By dint of her birth in Little Rock, Arkansas, McQueen might claim a roots music birthright, though if the truth be told she came into her love of the music of the American South later in life. Coming of age in Columbia, Maryland, where her family moved when she was 10, McQueen followed piano and vocal lessons with stints in a variety of bands in her high school years as something "on the side." Like mmmany teens of her day, she enjoyed modern rock acts like The Smiths, Depeche Mode, The Cure and P.J. Harvey. But as she entered college, it was the rootsy pull of favorites like Costello and The Band that led her to voraciously explore the charms of classic country music. By the time her uncle turned her on to Rockpile and a college professor hipped her to Bill Kirchen & Too Much Fun, McQueen had found her musical home within roots music.

After graduation, she landed a job doing social work, but making music had a growing allure. "I realized that as an adult you get to pick what you do," McQueen explains. "You don't have a syllabus and required courses. And if you get to pick what you do, that means that you should probably pick something you like." So she moved to Austin, reckoning it was an ideal locale to hone her musical talents.

McQueen quickly began assembling her group The Firebrands - guitarist Andrew Nafziger, bassist Lindsay Green and drummer Eric Hughes - and making a name for herself on the local club scene. Though Austin acts like The Derailers and Dale Watson fed her love of true country, hearing The Conrads rock barrooms inspired McQueen to develop her own approach to neo-traditional music making. "What Elizabeth McQueen is doing these days is a far cry from Patsy Cline, Connie Smith, and Kitty Wells, and certainly miles away from the crop of Nashville angels," observed Jerry Renshaw in the Austin Chronicle. "In a marketplace that's saturated with traditional female country singers, that difference, along with her charm, talent, and attitude, may be just what she needs to really stand out."

And stand out is just what she did with the 2002 release of The Fresh Up Club. It earned her favorable comparisons to the work of singers like Rosanne Cash, Carlene Carter and Kirsty MacColl in the new wave years from publications like the Village Voice and No Depression. And as the Santa Monica Mirror noted, "If pub rock had been launched in Texas instead of England, Elizabeth McQueen and the Firebrands' The Fresh Up Club is what it might've sounded like."

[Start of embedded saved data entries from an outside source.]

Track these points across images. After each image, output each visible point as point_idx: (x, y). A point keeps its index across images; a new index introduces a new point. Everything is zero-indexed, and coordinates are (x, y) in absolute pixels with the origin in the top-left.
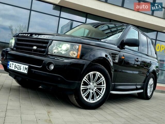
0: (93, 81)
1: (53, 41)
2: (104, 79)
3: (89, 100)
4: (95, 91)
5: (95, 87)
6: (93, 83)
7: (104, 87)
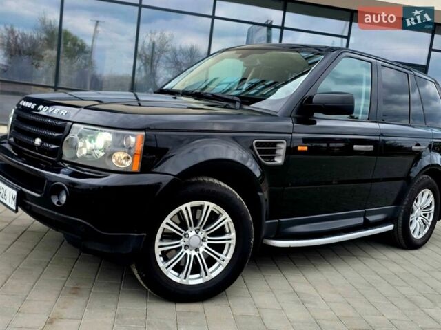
0: (195, 226)
1: (74, 125)
2: (229, 219)
3: (185, 278)
4: (204, 252)
5: (203, 240)
6: (196, 230)
7: (230, 239)
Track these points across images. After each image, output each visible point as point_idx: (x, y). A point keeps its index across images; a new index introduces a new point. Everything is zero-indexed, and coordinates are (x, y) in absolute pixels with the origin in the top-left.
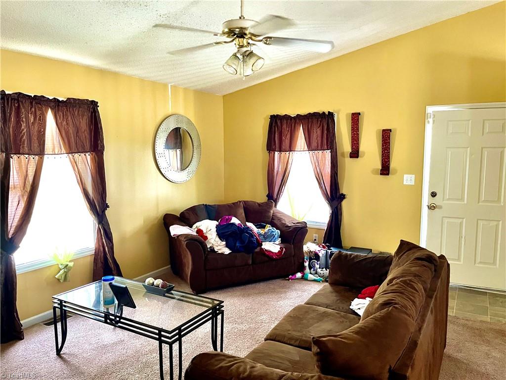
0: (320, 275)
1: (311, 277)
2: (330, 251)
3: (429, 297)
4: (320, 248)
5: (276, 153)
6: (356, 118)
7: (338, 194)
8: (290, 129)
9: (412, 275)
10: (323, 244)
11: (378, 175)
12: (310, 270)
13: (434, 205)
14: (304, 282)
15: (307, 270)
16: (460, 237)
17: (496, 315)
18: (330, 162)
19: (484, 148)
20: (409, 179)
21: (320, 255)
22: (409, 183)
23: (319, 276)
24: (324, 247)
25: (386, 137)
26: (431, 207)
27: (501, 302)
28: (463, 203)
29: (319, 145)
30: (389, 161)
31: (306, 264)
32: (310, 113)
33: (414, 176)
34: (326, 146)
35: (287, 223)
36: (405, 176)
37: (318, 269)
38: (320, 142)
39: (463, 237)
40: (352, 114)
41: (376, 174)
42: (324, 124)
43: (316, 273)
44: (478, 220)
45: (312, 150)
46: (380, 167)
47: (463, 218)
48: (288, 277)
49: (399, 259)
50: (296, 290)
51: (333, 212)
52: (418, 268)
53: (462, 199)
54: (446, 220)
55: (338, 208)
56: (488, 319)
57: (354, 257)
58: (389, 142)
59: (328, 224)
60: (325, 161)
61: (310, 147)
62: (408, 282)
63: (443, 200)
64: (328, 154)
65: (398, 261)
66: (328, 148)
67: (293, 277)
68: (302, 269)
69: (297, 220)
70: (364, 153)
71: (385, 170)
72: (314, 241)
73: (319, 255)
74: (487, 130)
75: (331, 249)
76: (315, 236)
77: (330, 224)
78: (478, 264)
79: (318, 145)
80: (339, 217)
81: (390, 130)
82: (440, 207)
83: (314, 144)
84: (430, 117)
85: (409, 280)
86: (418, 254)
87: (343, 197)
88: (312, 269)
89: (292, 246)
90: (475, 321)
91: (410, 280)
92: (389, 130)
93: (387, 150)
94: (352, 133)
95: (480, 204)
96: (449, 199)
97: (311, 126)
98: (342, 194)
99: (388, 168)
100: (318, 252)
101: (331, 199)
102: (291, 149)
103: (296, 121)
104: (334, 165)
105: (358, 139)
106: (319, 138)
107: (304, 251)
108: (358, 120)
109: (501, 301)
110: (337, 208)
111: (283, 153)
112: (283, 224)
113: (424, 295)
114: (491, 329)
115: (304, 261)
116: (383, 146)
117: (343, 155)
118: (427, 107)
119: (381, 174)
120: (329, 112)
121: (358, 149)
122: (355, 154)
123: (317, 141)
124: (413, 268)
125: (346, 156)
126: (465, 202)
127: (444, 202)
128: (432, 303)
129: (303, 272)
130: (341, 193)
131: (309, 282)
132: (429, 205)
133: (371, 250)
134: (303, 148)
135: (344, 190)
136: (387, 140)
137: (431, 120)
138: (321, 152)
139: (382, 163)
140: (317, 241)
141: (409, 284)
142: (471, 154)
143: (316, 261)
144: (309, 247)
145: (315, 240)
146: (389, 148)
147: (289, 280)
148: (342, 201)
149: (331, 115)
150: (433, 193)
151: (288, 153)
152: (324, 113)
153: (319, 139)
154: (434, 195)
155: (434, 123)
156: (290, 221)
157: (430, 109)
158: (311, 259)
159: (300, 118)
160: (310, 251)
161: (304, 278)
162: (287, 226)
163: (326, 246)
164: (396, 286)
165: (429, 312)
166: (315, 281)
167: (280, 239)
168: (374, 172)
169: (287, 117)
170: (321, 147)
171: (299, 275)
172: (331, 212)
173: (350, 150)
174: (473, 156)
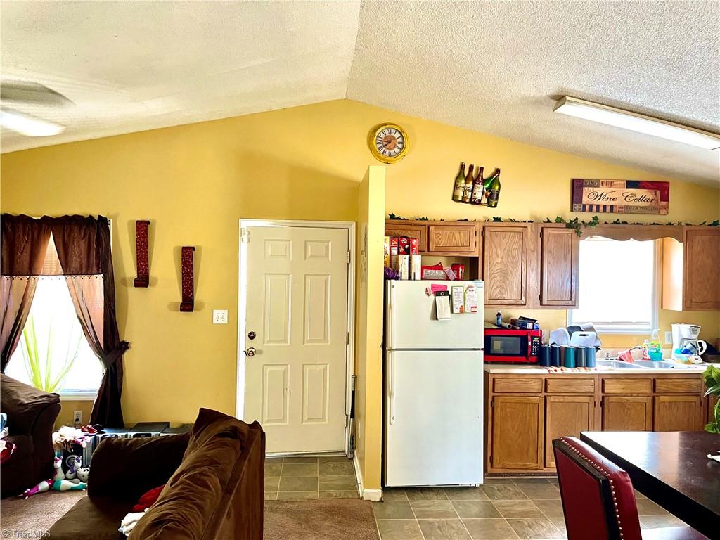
0: (82, 478)
1: (66, 484)
2: (100, 436)
3: (228, 491)
4: (84, 434)
5: (5, 277)
6: (142, 229)
7: (116, 343)
8: (30, 237)
9: (207, 463)
10: (90, 426)
11: (177, 311)
12: (65, 473)
13: (253, 350)
14: (53, 496)
15: (60, 474)
16: (285, 389)
17: (327, 487)
18: (103, 293)
19: (308, 275)
20: (220, 317)
21: (84, 445)
22: (220, 321)
23: (81, 481)
24: (90, 431)
25: (187, 256)
26: (250, 353)
27: (333, 468)
28: (286, 344)
29: (84, 266)
30: (193, 292)
31: (59, 464)
32: (66, 216)
33: (227, 311)
34: (95, 269)
35: (22, 399)
36: (216, 312)
37: (80, 470)
38: (84, 263)
39: (288, 389)
40: (138, 222)
41: (174, 310)
42: (92, 234)
43: (76, 476)
44: (304, 365)
45: (71, 275)
46: (180, 300)
47: (287, 365)
48: (23, 492)
49: (197, 437)
50: (35, 513)
51: (107, 371)
52: (217, 450)
53: (285, 340)
54: (268, 369)
55: (117, 365)
56: (316, 494)
57: (131, 445)
58: (192, 265)
59: (100, 391)
60: (94, 291)
61: (67, 269)
62: (198, 476)
63: (264, 343)
64: (99, 281)
65: (195, 441)
66: (98, 270)
67: (33, 491)
68: (50, 474)
69: (41, 392)
70: (156, 279)
71: (188, 304)
72: (75, 424)
73: (81, 446)
74: (309, 254)
75: (104, 433)
76: (77, 413)
77: (103, 390)
78: (306, 421)
79: (81, 266)
80: (119, 378)
81: (193, 248)
82: (261, 352)
83: (75, 264)
84: (245, 234)
85: (199, 473)
86: (221, 427)
87: (125, 346)
88: (69, 471)
89: (31, 437)
90: (301, 501)
91: (201, 474)
92: (191, 248)
93: (190, 276)
94: (137, 250)
95: (306, 344)
96: (270, 341)
97: (69, 235)
98: (124, 342)
99: (192, 301)
100: (80, 440)
101: (104, 352)
102: (31, 271)
103: (41, 227)
104: (109, 297)
105: (147, 259)
106: (82, 256)
107: (54, 443)
108: (146, 231)
109: (332, 466)
110: (114, 364)
111: (17, 279)
112: (14, 400)
113: (220, 492)
114: (320, 508)
115: (53, 460)
116: (183, 269)
117: (124, 282)
118: (240, 220)
119: (182, 310)
120: (100, 217)
121: (148, 273)
122: (143, 280)
123: (79, 260)
124: (210, 452)
125: (128, 283)
126: (289, 344)
127: (265, 345)
128: (231, 501)
129: (52, 479)
130: (121, 340)
131: (63, 495)
132: (247, 351)
133: (168, 424)
134: (54, 270)
135: (126, 336)
136: (189, 262)
137: (245, 238)
138: (87, 277)
139: (183, 294)
140: (80, 422)
141: (199, 480)
142: (293, 283)
143: (76, 457)
144: (65, 433)
145: (77, 420)
146: (193, 273)
147: (24, 497)
148: (123, 352)
149: (103, 222)
150: (250, 334)
151: (26, 278)
152: (91, 217)
153: (84, 256)
154: (252, 336)
155: (249, 241)
156: (27, 395)
157: (244, 224)
158: (66, 455)
159: (48, 224)
160: (66, 441)
161: (53, 490)
162: (22, 405)
163: (95, 428)
164: (180, 487)
165: (225, 516)
166: (73, 490)
167: (7, 429)
168: (171, 307)
169: (24, 220)
170: (87, 271)
171: (44, 485)
172: (105, 372)
173: (135, 276)
174: (296, 285)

So it was only natural for McQueen to delve deeper into the roots of the music she found so inspirational for her next recording. "It's kind of spoke to me like the whole 'Great Books' thing, that there's this great conversation in arts, literature and science among those who came before and after and in the present. To me, the pub rock scene was a microcosmic example of that great conversation. The pub rock guys were looking at this particular brand of American music, and saying, man, that's the coolest stuff. I want to play that. But when they played it, they naturally t took it somewhere else. And when so many people that you like came out of one scene, you can't deny it."

But as one listen to Happy Doing What We're Doing attests, the album is anything but an academic exercise in musical history. Instead, it's a vivid demonstration of how the vital lifeline of inspiration keeps sparking delightful new iterations of trusty styles and themes. "It's just cool, fun songs. They have rhythm & blues, country, rock and everything mixed into them. But mostly it's that the songs are really good. That's what attracts me.

"I just love this music and I love listening to it and playing it," McQueen enthuses. "A good three chord rocker played with plenty of fun, excitement and moxie is as good and as valid today as it ever was. The real authenticity comes from the joy of doing it."